Monika Baer lives and works in Berlin. Her first US museum solo exhibition runs through January 26, 2014, at the Art Institute of Chicago. The show includes nearly thirty paintings spanning the past twenty-some years of Baer’s career, from 1990 to 2013. The exhibition travels to the Williams College Museum of Art in 2014.
I USUALLY think about my work in terms of themes and nearly all of my paintings are made in series. Most of the larger ones are a series of four, though I maybe only need three or five and sometimes it’s more, as in the so-called “Breast” paintings—of them there are quite a lot. I’ve been working this way since the 1980s. I’m dealing with small changes within a set frame. I tend to think of these kinds of works cinematically. In this exhibition, which mostly displays singular paintings rather than entire groups, each work stands for a series of works, or frames, which are invisibly behind them.

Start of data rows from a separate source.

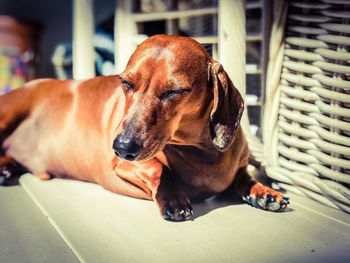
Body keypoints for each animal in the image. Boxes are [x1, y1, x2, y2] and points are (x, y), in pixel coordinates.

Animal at [1, 34, 288, 221]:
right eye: (125, 83)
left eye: (174, 91)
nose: (121, 146)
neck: (201, 150)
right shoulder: (123, 164)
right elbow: (158, 168)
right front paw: (172, 197)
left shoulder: (236, 169)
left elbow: (244, 178)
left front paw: (265, 192)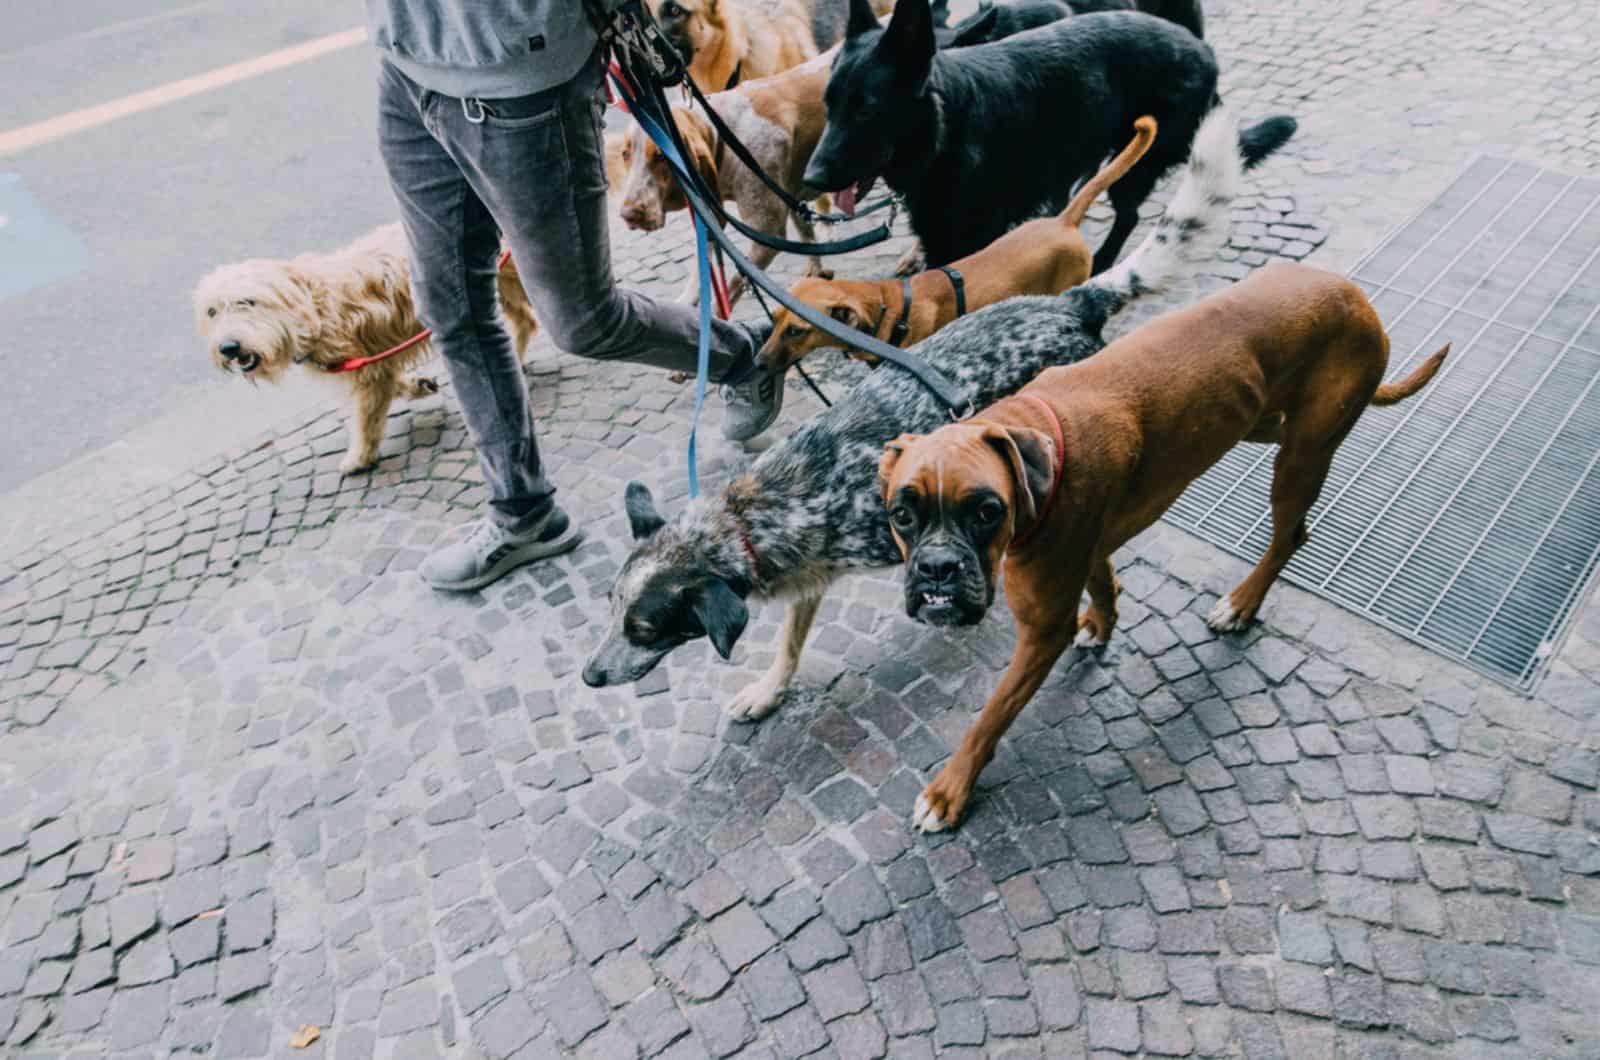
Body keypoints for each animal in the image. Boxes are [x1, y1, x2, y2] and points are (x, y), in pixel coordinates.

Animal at [194, 225, 540, 477]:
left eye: (247, 302)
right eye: (212, 312)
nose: (228, 347)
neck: (311, 305)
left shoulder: (366, 371)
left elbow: (364, 419)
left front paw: (359, 457)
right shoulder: (373, 360)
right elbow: (390, 381)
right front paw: (416, 385)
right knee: (525, 319)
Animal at [800, 0, 1286, 270]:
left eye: (867, 108)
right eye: (828, 104)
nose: (810, 180)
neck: (946, 128)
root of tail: (1203, 50)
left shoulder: (967, 243)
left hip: (1137, 164)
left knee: (1127, 216)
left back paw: (1100, 263)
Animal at [876, 260, 1452, 832]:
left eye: (986, 512)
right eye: (901, 516)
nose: (937, 567)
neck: (1039, 449)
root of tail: (1356, 298)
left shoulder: (1043, 631)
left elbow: (992, 714)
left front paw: (949, 791)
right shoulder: (1088, 549)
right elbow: (1104, 586)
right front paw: (1101, 626)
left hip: (1300, 458)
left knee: (1290, 534)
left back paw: (1242, 604)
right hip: (1265, 423)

It’s as though a painting could be dismantled and put together again, like there are parts of possible paintings moving through them all. New formal elements come in and others get shed. It’s a sort of machinery. Sometimes the painting may look rather pathetic or exalted, but in time that’s taken apart again and put together again in another often opposing way. It’s a process: from meat to metal, from meat to money, from coins to chains, from chains to glass, from ashes and then back to paint again. Here come the playing cards. What’s the little keyhole doing? I employ very common symbols that vulgarize the notion of the high-artness of painting.
I want the pink paintings to be seductive. I want the paint not to be descriptive, but to be the subject of the painting itself. An untitled canvas from 2012 is built up by very pink and creamy paint, like strawberry cream, which is applied thickly, leaving gaps. You want to put a finger into it. You know that kind of cream that you want to touch? At the bottom of the painting there’s a little keyhole, a black keyhole of paint right on top of all this, and for me the keyhole slaps that painting out of a region of serious elegance. It’s a loaded symbol. It functions through being a cliché, or having the potential of cliché. The representational element I put in a painting—spiderwebs or coins—is able to de-class the painting, or pull it down, which is something I want. I mean, I’m not going to trash it; I just often want this component in a painting.

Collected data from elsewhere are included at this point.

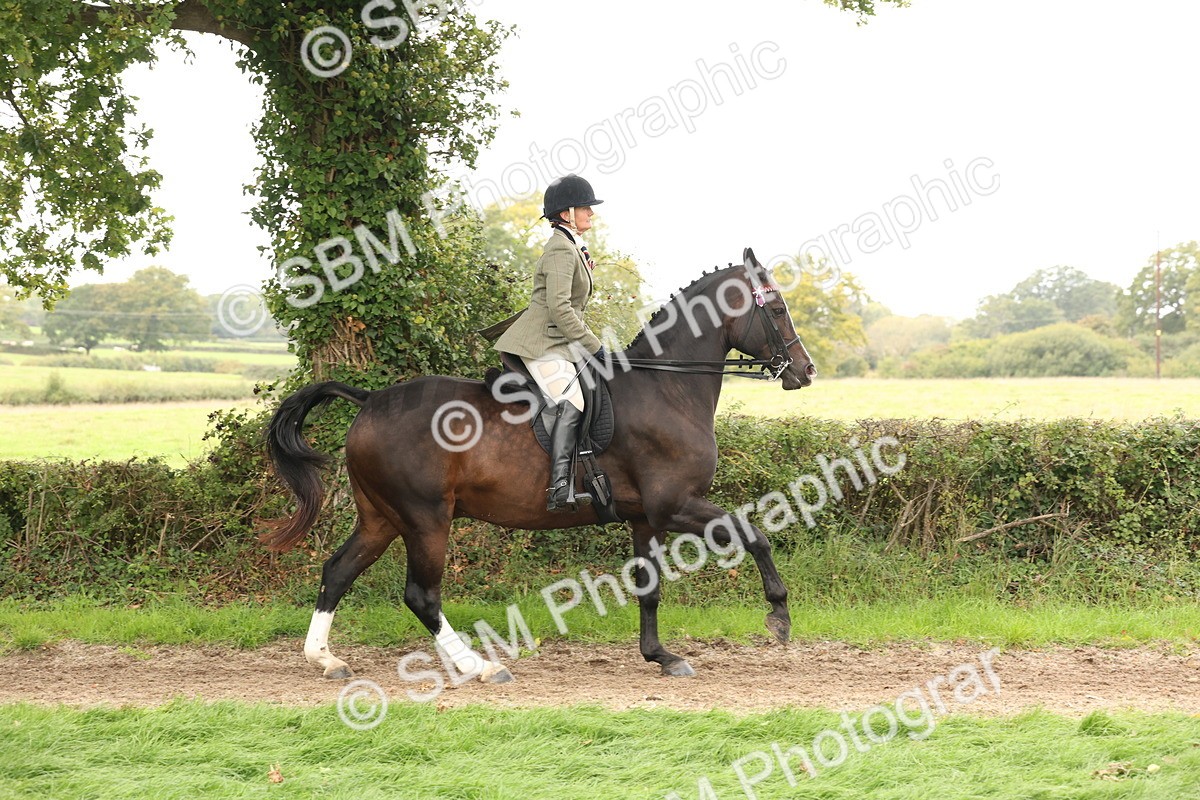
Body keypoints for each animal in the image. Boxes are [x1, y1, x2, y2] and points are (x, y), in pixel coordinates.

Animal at [262, 248, 816, 683]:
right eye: (778, 308)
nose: (805, 371)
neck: (667, 386)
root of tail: (371, 398)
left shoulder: (646, 517)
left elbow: (649, 588)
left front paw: (660, 656)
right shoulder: (676, 504)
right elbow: (754, 535)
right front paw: (779, 616)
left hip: (382, 517)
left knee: (338, 571)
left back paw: (326, 660)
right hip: (425, 518)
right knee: (421, 595)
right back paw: (479, 667)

The real perversity occurs when it’s painted in a certain way. To paint these chains is such a drag. I’m not good at painting chains and I have no method with which to paint them, no formula to follow. So I’m actually laboring over each link. The process has a fetishistic aspect—to want to give the depicted object that kind of intense attention.
My interest in constructing scenarios—be it in the studio or in a painting—is about configurations, often as symbolic or metaphoric confined spaces. Usually there’s a getaway or an escape painting where things break down or fall apart. That’s what I mean about putting together and dismantling. It’s all set together in a certain way and then it falls apart, then new elements come in; then it’s set together in another mode. It’s like trying out different ways of how a painting could be, how it could really be.